Desci então em um local que
pudesse sacar dinheiro e ao sacar, a máquina só permitia sacar R$50,00. Novo
desafio a vista, conseguir um ônibus que tivesse troco. Pego então outro
ônibus, cujo cobrador me disse que não tinha troco e me informou que
infelizmente eu teria que descer. Pego então o segundo ônibus e ele me pede
desculpas, pois não teria como aceitar o valor, já que tinha acabado de dar
troco para uma pessoa que também estava com R$50,00. Dessa vez, ele pelo menos
me permitiu ficar “transeirando”, até que ele conseguisse o troco ou até que
chegasse ao meu destino.
De repente então, uma senhora, me
vendo “transeirando”, mesmo estando todo de “doutorzinho”, se ofereceu então
para passar o seu cartão para que eu passasse pela catraca. Minha reposta foi
direta, clara e posso até afirmar que rispida: “Não!”.
Mas, em milésimos de segundos o
que era não foi trocado por um: “Sim, eu aceito!”. E o que me fez mudar minha
resposta? O fato de que tive a confirmação de que muitas vezes Deus quer me
presentear com seu amor, mas na maioria das vezes eu não aceito.
É óbvio que meu orgulho falou
mais alto em dizer não e ele continuo falando alto, até pela minha própria
atitude de me justificar perante a senhora no sentido de que estava
“transeirando” não porque não tinha dinheiro, mas porque o cobrador não tinha
troco.
O amor, como temos dito é algo objetivo,
é uma ação. Percebi naquele momento que deveria aceitar esse amor, que deveria
agir no sentido de receber aquela manifestação de amor para mim. O amor,
independe de valores, qualidades, gostos ou seja lá do que for.
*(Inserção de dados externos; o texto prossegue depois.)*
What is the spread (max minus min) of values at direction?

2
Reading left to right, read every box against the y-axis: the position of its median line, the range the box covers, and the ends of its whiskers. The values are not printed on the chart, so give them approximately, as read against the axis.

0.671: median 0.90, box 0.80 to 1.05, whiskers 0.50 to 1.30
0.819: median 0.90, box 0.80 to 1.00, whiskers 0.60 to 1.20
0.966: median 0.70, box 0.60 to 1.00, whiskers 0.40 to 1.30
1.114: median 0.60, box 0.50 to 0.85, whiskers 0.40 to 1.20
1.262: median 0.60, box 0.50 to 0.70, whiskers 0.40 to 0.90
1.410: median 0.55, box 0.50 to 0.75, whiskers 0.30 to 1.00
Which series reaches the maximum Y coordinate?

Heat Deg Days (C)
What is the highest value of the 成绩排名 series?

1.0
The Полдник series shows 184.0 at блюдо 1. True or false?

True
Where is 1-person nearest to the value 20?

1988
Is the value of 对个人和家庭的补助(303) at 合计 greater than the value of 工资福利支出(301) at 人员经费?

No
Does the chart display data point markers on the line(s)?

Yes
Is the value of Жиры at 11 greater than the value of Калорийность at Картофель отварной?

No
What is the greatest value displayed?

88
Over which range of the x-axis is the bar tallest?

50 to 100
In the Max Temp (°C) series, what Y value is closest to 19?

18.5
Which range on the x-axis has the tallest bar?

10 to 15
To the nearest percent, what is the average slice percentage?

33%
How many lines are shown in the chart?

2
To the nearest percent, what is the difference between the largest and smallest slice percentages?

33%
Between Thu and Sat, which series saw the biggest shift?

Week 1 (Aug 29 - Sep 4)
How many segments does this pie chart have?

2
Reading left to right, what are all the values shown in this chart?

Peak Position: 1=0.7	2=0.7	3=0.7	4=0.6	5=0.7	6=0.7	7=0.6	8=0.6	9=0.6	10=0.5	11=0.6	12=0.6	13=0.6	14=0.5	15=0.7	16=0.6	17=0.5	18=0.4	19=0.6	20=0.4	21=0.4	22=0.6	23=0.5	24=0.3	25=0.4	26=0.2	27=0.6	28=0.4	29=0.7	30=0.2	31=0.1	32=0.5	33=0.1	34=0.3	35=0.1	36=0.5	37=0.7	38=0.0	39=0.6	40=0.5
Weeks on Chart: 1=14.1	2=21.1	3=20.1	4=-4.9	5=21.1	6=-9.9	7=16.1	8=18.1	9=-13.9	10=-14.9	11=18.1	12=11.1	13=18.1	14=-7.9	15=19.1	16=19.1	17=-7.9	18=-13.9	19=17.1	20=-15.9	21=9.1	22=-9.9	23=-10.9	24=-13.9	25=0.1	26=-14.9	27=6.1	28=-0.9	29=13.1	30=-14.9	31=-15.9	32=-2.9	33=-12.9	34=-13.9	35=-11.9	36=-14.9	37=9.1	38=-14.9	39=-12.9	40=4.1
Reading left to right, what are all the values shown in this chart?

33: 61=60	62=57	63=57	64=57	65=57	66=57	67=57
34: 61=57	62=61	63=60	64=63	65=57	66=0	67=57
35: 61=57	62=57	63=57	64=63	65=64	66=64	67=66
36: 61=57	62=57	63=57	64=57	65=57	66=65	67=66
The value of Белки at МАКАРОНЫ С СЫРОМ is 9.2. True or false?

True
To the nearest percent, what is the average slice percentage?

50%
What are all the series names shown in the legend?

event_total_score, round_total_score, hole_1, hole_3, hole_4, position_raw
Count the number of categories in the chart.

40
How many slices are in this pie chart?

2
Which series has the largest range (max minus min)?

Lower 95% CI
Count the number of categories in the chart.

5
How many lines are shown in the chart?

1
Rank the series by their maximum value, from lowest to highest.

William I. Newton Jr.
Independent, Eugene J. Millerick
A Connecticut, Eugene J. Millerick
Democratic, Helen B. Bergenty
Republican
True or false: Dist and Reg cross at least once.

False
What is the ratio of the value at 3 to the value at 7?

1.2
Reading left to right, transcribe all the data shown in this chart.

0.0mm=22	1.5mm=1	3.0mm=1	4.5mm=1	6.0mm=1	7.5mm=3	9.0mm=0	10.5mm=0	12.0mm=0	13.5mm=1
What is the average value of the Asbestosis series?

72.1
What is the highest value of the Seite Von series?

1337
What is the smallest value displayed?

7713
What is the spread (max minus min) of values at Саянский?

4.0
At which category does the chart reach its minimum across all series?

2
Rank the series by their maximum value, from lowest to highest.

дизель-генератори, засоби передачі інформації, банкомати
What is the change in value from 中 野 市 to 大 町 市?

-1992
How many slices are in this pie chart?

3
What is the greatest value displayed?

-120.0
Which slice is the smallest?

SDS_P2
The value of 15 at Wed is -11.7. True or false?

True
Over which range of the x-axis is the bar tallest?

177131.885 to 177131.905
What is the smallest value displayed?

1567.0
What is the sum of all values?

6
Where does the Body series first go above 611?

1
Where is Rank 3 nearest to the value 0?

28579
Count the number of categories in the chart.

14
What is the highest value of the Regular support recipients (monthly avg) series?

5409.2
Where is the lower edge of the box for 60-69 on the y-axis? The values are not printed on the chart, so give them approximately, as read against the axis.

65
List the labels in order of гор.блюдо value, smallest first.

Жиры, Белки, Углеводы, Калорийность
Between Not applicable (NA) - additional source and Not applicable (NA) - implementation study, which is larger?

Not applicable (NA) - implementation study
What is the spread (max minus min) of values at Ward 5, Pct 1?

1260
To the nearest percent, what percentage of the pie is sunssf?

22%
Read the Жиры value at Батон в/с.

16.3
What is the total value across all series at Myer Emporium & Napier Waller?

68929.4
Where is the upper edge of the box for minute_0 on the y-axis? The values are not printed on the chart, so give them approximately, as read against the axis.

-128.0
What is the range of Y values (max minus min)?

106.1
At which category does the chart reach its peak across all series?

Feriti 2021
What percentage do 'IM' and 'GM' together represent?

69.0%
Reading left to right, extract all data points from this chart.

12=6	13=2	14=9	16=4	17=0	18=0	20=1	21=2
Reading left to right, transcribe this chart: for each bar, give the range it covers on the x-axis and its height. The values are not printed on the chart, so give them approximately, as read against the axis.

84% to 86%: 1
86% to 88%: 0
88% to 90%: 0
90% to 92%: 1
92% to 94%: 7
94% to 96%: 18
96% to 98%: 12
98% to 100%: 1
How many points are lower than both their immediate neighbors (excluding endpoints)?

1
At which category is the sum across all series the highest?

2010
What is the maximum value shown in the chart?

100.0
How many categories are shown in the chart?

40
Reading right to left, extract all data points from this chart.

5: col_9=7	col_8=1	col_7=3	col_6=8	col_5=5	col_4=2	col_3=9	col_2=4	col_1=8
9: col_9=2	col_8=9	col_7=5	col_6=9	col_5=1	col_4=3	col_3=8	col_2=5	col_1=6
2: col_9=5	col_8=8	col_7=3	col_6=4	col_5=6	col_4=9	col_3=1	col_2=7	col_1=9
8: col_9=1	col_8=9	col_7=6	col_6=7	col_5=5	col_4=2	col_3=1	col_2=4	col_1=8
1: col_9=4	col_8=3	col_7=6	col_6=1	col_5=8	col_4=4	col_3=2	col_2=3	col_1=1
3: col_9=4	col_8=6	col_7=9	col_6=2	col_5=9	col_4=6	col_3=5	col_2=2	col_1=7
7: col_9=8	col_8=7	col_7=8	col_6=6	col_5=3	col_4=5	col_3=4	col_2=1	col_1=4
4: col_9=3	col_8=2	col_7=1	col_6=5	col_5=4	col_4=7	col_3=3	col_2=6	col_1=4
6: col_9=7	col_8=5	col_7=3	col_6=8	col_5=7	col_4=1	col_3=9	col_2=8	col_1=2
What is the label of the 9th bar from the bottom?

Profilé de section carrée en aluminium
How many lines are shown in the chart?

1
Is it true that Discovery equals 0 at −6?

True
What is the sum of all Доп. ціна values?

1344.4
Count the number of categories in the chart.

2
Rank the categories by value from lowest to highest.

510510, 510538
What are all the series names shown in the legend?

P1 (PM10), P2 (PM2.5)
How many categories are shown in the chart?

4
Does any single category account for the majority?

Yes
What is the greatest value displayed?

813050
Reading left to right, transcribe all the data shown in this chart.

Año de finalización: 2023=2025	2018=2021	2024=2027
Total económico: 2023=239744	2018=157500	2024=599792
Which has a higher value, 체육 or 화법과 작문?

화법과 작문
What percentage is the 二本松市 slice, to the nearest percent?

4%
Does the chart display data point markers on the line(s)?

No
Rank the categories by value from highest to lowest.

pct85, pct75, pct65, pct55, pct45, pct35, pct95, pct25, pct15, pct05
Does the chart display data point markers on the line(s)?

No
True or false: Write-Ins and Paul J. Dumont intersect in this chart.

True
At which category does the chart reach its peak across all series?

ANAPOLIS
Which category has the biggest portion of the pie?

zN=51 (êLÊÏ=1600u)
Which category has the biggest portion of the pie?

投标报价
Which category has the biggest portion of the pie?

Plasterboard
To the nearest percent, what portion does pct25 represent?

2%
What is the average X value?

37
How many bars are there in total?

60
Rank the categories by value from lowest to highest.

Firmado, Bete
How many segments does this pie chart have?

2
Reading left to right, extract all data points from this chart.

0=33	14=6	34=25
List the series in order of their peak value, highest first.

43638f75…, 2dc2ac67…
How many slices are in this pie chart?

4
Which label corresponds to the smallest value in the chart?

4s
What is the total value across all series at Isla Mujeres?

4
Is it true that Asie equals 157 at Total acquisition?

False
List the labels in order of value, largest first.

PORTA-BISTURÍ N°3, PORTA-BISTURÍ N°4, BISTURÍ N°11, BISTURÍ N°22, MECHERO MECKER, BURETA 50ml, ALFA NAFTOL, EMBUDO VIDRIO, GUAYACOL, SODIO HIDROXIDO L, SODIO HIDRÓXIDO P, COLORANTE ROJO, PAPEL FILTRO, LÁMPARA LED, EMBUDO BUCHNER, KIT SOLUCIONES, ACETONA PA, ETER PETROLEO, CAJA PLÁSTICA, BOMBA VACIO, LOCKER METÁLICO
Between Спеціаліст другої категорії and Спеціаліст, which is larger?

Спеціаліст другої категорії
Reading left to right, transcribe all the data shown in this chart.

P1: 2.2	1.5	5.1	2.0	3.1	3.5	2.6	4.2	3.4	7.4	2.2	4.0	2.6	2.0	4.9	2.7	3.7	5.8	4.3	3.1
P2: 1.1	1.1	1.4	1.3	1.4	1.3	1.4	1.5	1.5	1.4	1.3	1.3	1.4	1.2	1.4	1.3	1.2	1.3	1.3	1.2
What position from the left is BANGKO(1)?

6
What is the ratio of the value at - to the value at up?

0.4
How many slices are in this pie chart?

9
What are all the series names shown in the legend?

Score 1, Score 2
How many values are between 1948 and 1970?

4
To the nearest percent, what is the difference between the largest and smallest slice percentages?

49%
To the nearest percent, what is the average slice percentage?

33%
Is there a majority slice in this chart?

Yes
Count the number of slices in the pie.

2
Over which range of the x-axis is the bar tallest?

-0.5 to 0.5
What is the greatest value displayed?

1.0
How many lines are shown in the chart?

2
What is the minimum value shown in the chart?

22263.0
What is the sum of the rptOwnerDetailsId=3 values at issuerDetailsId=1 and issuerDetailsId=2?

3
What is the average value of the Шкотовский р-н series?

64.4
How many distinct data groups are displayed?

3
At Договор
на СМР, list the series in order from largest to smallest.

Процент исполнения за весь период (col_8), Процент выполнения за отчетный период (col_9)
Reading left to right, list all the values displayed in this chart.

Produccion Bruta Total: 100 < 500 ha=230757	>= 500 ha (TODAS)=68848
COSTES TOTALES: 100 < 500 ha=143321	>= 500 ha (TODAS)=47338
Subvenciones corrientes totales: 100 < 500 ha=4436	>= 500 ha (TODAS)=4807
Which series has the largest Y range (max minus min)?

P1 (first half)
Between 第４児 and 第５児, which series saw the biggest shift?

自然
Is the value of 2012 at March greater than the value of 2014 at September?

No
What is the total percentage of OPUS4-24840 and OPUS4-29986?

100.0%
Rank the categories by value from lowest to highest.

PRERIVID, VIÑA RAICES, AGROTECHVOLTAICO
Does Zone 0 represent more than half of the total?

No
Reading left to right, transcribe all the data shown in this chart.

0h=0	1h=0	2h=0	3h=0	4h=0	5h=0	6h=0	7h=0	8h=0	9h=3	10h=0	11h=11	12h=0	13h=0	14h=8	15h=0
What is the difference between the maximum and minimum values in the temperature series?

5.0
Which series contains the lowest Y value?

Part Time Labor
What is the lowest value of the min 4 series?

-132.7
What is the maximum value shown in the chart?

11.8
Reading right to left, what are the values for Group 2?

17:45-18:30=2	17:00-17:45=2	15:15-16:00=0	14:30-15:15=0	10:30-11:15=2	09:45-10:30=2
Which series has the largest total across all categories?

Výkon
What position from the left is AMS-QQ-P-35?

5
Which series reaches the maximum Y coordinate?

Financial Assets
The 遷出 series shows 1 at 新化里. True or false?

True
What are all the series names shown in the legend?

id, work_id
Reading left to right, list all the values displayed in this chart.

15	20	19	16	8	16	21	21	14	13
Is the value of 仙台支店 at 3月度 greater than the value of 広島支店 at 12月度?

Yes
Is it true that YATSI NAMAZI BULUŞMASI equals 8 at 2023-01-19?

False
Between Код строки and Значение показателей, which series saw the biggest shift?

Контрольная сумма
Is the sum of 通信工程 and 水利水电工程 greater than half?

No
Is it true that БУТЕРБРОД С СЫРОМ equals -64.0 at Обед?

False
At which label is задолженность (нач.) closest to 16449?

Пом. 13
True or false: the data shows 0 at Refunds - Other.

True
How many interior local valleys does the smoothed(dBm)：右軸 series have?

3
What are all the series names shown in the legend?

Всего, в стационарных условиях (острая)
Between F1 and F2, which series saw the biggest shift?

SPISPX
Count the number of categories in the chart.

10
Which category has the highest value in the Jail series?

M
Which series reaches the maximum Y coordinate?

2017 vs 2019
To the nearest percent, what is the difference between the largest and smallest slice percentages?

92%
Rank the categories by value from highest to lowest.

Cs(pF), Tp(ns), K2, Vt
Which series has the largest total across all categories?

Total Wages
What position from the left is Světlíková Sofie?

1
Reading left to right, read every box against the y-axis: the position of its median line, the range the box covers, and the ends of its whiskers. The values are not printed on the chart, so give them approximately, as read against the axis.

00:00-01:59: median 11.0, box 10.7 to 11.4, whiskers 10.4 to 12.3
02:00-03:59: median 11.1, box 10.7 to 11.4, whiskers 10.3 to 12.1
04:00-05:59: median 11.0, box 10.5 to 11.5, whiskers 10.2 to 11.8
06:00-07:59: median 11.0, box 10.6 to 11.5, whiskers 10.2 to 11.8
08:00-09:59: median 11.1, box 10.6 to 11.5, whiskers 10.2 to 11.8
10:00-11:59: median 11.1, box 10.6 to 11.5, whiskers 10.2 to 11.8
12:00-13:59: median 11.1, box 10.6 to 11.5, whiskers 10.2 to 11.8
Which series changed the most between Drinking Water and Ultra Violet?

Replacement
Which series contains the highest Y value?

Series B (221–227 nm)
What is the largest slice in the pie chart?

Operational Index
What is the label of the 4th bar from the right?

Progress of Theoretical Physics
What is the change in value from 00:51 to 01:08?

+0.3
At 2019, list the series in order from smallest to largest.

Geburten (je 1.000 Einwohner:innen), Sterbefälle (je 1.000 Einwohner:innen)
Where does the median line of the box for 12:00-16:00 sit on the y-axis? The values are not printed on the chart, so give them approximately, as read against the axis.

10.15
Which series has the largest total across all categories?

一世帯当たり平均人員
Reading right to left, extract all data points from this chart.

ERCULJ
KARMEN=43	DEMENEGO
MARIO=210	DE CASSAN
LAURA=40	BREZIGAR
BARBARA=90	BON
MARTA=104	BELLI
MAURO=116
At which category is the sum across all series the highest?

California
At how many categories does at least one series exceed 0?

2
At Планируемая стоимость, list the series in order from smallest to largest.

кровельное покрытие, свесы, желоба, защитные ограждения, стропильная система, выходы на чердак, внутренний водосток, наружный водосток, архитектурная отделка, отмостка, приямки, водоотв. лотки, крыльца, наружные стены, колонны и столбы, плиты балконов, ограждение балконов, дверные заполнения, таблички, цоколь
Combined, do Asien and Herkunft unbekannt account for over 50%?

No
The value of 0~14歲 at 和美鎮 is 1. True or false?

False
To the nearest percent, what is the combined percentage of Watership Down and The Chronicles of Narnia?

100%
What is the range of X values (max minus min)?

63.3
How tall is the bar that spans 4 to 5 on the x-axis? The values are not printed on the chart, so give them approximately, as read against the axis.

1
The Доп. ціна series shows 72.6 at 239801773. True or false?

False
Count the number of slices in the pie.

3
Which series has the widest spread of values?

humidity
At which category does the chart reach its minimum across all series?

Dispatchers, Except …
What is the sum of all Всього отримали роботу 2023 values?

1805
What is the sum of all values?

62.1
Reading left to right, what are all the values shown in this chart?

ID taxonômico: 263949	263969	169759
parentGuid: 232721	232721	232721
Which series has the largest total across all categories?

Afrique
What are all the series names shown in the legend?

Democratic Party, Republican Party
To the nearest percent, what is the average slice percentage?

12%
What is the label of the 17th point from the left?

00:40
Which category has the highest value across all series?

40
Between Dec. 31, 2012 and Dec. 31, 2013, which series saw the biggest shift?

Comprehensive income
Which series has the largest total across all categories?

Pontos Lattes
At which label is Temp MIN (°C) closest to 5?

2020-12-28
Ontem ouvi de uma amiga, que ela
quer se casar, mas que ela é grata pela sua vida de solteira. O que ela falou é
algo que não pretendo e nem devo criticar, mas observo que não temos investido
em pessoas para que elas venham a receber esse amor, já que acredito que ante a
dificuldades de relacionamentos, muitos casamentos deixaram de existir.
Sou um testemunho vivo de alguém
que investiu em mim e hoje, posso aqui, publicamente afirmar que sei o que é
amor, pois graças a minha digníssima Lorena Ribeiro e pelo seu investimento,
aprendi o que é amor.
Escolha amar, escolha manifestar o amor na vida de alguém.